Ketiga, melecehkan pengadilan secara langsung. Melecehkan atau meremehkan ini meliputi menyerang, mengancam, memaki atau mengganggu jalannya persidangan dengan cara-cara seperti berteriak, bersorak, atau menyanyi-nyanyi di dalam persidangan.   

“Ada pula kemungkinan seseorang terkena sanksi atas dasar contempt of court karena tidak menghadiri sidang, tidak menyampaikan dokumen atau tidak menjawab pertanyaan penting yang diperlukan persidangan,” jelas pria yang kini menjabat sebagai Ketua Dewan Pers ini.

Keempat, dengan sengaja mencampuri proses peradilan dengan cara tertentu. Pelecehan ini menyangkut perbuatan atau tindakan untuk mempengaruhi kesimpulan suatu proses peradilan, seperti percobaan menyuap atau mengintimidasi hakim, juri atau saksi.
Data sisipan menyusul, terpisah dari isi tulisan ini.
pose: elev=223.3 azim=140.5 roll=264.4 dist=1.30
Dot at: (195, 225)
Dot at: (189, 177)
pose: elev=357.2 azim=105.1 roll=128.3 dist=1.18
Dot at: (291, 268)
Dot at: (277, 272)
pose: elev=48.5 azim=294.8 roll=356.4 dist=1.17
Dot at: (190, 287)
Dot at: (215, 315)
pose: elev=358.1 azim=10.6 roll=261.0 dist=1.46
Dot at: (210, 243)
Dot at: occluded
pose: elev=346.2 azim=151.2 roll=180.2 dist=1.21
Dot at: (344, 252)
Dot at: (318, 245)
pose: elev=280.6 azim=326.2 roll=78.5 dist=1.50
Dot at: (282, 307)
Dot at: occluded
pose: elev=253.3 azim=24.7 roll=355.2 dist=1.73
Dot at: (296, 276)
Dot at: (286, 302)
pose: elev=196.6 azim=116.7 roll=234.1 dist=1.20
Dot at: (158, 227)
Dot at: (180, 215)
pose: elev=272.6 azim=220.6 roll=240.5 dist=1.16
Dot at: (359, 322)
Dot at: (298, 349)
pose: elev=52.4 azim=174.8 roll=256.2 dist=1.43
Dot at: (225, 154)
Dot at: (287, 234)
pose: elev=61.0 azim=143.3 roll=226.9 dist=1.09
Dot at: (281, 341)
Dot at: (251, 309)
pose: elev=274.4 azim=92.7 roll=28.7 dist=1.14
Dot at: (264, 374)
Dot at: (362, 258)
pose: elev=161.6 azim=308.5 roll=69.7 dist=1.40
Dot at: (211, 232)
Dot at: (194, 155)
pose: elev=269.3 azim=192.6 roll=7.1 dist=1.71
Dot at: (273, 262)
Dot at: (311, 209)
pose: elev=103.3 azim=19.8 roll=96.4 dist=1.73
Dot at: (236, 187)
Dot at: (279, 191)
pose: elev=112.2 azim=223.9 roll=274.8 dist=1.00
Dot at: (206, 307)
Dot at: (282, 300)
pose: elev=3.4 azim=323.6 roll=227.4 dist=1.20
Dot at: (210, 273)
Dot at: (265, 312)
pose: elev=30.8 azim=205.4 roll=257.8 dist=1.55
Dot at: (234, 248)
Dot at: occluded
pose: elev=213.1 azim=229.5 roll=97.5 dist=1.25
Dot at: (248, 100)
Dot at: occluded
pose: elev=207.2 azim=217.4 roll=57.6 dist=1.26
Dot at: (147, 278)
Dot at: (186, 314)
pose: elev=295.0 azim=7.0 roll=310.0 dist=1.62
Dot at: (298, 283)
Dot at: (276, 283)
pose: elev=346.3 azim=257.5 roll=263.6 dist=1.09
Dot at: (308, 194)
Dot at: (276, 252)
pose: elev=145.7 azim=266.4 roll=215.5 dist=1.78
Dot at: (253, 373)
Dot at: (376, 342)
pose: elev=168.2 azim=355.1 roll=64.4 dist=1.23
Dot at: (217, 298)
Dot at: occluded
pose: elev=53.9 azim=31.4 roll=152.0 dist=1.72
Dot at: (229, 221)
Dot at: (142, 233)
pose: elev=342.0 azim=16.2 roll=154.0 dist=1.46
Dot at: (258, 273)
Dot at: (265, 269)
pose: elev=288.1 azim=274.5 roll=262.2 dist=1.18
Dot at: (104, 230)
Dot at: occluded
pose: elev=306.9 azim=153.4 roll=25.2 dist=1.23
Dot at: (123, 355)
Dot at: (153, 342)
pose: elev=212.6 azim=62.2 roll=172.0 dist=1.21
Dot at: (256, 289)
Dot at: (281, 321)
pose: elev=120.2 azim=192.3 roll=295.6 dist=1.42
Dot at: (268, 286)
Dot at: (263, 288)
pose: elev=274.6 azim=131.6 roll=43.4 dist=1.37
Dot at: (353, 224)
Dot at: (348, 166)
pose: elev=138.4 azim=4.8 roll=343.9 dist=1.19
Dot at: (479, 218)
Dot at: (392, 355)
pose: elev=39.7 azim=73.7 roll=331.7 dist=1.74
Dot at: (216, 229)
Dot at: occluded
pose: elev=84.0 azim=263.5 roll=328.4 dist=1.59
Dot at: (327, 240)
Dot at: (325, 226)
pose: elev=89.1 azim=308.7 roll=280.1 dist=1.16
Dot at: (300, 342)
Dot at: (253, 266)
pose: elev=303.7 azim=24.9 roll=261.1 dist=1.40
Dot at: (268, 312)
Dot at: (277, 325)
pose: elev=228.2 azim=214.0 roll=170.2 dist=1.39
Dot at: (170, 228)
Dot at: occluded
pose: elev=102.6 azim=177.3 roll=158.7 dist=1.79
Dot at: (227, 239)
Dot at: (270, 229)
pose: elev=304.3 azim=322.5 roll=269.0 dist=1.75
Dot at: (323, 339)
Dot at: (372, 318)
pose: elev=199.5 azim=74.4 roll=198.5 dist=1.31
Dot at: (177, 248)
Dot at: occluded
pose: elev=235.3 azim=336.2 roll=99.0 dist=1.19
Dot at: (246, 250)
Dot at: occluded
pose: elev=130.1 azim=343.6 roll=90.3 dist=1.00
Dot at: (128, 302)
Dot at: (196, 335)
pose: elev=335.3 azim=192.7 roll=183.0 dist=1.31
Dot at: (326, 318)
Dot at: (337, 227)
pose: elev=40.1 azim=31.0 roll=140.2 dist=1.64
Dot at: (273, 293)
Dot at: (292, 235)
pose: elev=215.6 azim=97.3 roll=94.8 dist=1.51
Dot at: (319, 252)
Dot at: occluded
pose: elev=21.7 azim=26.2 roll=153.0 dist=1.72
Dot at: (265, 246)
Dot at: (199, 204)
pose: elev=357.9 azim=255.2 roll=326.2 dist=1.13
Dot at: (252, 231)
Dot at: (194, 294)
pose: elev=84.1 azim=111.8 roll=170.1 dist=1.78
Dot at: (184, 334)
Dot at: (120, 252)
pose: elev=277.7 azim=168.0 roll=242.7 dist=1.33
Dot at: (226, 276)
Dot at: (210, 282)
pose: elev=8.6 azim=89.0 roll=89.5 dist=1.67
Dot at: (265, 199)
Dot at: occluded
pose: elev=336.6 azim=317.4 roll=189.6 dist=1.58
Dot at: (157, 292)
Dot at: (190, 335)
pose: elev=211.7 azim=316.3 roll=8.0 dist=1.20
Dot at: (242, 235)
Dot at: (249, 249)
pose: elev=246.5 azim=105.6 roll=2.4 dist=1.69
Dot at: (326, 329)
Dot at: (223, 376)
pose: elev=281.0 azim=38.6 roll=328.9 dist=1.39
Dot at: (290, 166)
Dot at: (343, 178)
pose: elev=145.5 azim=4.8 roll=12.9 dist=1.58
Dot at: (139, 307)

Kelima, mencampuri secara tidak sengaja melalui publikasi yang dapat merugikan proses peradilan. “Digolongkan sebagai pelecehan apabila dapat secara substansial menimbulkan resiko menghalangi atau merugikan proses peradilan,” jelas Bagir.

Sedangkan, di India, meski sama-sama menganut sistem common law, agak sedikit berbeda dengan Inggris. Selain diatur dalam UU Contempt of Court (1971), India juga menyebutkan ke dalam Undang-Undang Dasar-nya bahwa contempt of court sebagai pembatasan kebebasan berekspresi dan kebebasan berbicara atau berpendapat.

Di India, lanjut Bagir, civil contempt tidak hanya karena tidak menjalankan perintah pengadilan, tetapi juga menyangkut hal-hal lain. Misalnya, perbuatan yang meliputi tidak mematuhi atau tidak menjalankan putusan pengadilan, ketetapan pengadilan, petunjuk pengadilan atau proses lain di pengadilan, atau dengan sengaja menghalangi proses peradilan.

Bagir menjelaskan criminal contempt menyangkut tiga hal. Yakni, pertama, mempermalukan atau bermaksud mempermalukan, atau merendahkan atau bermaksud merendahkan pengadilan. Kedua, berprasangka, atau mencampuri atau bermaksud mencampuri jalannya peradilan. Ketiga, mencampuri atau bermaksud mencampuri, atau menghalangi atau bermaksud menghalangi penyelenggaraan peradilan.

Sayangnya, lanjut Bagir, tradisi adanya UU Contempt of Court tidak ada dalam sistem hukum Civil Law (Eropa Kontinental), seperti yang dianut Indonesia. Selain tak (belum) memiliki UU Contempt of Court, hal itu juga tidak terdapat di UUD 1945.

“Dalam UUD 1945 tidak dijumpai ketentuan mengenai contempt of court. Karena itu tidaklah mengherankan –terutama sejak reformasi- setiap orang di depan umum dapat mencampuri, menelanjangi, meremehkan dan mecelehkan pengadilan,” ujarnya.

Hakim Agung Salman Luthan menilai pentingnya UU Contempt of Court untuk menjaga independensi peradilan di Indonesia. “Di negara-negara common law, ketentuan hukum mengenai contempt of court diadakan untuk melindungi proses peradilan dari campur tangan media melalui pemberitaannya, dan dari para lawyer dalam memberikan pembelaan kepada kliennya, dan dari kekuatan-kekuatan lain yang ingin mencampuri proses peradilan,” pungkas Salman.